▶ **EXERCISE GOAL**: A faithful, complete copy of the entries below is required, with images removed.

▶ **Lens and sensor parameters**:
..........

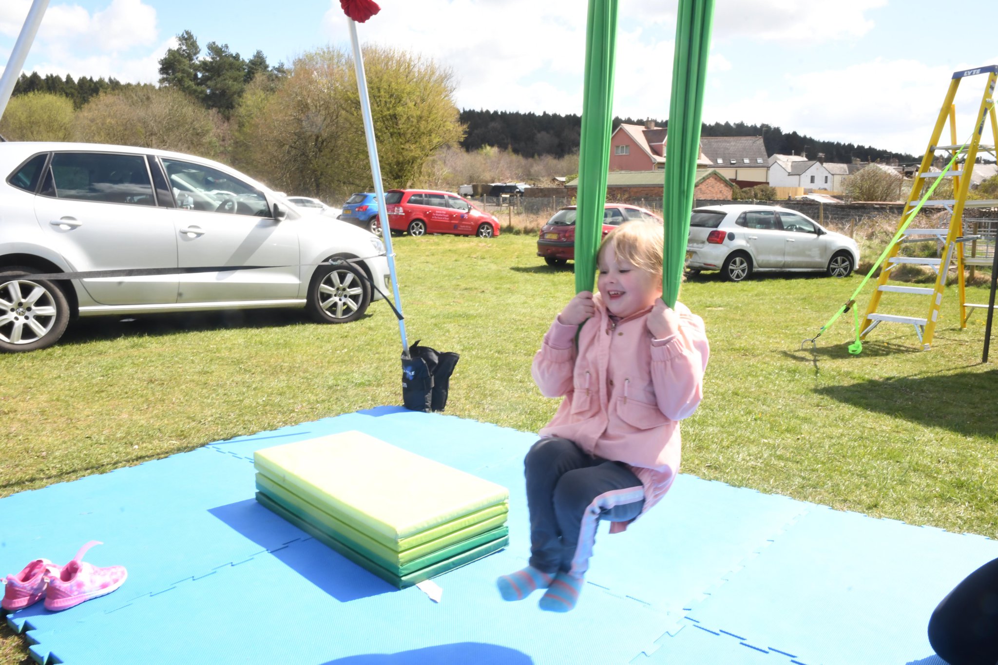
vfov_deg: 45.7
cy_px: 332
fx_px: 790
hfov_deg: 64.6
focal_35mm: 28
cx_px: 499
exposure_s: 1/80
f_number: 22
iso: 500
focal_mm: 19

..........

▶ **WRITTEN RESPONSE**:
vfov_deg: 45.7
cy_px: 332
fx_px: 790
hfov_deg: 64.6
focal_35mm: 28
cx_px: 499
exposure_s: 1/80
f_number: 22
iso: 500
focal_mm: 19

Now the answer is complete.